With so many to choose from, the Lodgens pick a different one to light each night of Hanukkah. They choose at random, but enduring favorites are a simple, flat silver one capped off with a Jewish star from Larry’s Revere childhood, the Disney characters that remind them of Sara’s childhood, and the black and gold music box – the one Sara usually chose when she was young – that Larry once had to smuggle and schlep to keep a surprise.
“We were in California, I think at Pebble Beach, and I found this, and it’s really heavy,” said Larry. “And [Ellen] was off shopping on one street, and I was off on another. We were gonna meet in an hour, and I thought ‘I can’t believe I’ve gotta carry this thing all the way through,’ but I carried it and snuck it into my suitcase and she got it for Hanukkah.”

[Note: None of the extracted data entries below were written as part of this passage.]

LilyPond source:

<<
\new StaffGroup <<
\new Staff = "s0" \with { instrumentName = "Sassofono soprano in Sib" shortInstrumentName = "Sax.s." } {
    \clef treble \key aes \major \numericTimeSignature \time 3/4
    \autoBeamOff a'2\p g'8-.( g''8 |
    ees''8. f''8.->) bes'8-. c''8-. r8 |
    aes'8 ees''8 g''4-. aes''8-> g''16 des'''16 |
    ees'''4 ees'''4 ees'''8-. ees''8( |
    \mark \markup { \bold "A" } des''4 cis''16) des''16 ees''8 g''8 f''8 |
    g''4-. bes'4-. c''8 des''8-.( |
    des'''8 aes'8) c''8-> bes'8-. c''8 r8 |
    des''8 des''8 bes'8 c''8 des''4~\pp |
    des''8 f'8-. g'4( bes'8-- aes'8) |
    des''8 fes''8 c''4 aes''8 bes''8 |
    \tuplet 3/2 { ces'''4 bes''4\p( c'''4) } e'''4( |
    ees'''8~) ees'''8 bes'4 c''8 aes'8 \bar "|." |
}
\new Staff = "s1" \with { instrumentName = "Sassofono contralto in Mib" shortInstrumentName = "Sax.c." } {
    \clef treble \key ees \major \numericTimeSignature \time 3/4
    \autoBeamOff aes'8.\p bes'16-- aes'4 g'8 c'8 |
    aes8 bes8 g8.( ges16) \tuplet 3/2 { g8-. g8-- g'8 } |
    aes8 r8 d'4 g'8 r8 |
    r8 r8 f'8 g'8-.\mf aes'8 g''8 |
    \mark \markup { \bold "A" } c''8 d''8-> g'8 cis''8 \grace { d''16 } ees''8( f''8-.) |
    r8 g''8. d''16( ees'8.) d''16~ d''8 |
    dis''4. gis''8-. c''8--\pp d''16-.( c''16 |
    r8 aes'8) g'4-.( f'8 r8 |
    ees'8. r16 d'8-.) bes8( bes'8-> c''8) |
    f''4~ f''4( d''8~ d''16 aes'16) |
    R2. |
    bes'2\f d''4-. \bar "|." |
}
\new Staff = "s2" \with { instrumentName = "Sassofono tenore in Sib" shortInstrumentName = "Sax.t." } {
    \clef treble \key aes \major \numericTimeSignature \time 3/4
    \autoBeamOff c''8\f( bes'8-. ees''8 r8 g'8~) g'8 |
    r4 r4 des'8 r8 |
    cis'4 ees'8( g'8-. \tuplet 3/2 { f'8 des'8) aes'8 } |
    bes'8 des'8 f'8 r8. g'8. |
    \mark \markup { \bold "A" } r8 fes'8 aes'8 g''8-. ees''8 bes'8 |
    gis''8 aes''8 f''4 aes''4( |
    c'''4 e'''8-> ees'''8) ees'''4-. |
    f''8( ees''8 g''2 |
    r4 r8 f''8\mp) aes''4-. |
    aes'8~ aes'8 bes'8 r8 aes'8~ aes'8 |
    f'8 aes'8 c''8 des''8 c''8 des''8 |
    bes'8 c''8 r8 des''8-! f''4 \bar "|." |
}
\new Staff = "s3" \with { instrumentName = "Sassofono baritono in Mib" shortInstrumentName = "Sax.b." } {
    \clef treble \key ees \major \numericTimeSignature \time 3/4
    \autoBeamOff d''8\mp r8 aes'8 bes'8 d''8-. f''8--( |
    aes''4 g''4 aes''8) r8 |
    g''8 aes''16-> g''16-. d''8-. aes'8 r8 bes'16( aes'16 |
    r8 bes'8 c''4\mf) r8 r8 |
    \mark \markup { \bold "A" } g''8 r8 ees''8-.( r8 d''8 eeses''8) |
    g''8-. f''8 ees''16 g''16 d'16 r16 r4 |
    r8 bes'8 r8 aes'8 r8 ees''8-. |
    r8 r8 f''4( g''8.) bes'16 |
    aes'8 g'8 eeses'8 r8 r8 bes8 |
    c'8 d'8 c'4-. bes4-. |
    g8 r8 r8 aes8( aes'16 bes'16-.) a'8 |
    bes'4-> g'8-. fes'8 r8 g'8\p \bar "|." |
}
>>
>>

For Hanukkah gifts, Ellen and Larry sometimes receive menorahs, but they also get items to supplement their many other collections. Larry’s students at Washington Elementary School in Lynn buy him Red Sox gear for his shrine down the hall. Some friends buy them globes and maps for their collection in the den, and others buy them shot glasses, which they make sure to get on every trip to somewhere new. Others buy them salt and pepper shakers for a collection right next to the menorahs that is just as formidable, which began with Ellen’s grandmother’s chipmunk salt shakers. Or sometimes they receive dreidels, Jewish stars, mezuzot or the many other Judaic items interspersed throughout their home.
Sara calls her parents’ living room the “Judaica room,” and much of it is Ellen’s creation. She is a skilled calligrapher who designed her own ketubah, which includes a family tree designed to look like an olive tree. Close by is the entire text of Sara’s bat mitzvah haftarah rearranged into shin, and resh and he, the Hebrew letters spelling out “Sara,” and the names of the Lodgen family in the shape of a Jewish star.
“Friends come over and say it’s a museum,” said Larry. “Why aren’t we charging admission?”
They probably could, but the price would be reasonable – just bring along something you found for a dollar at a flea market – bring along something with a story.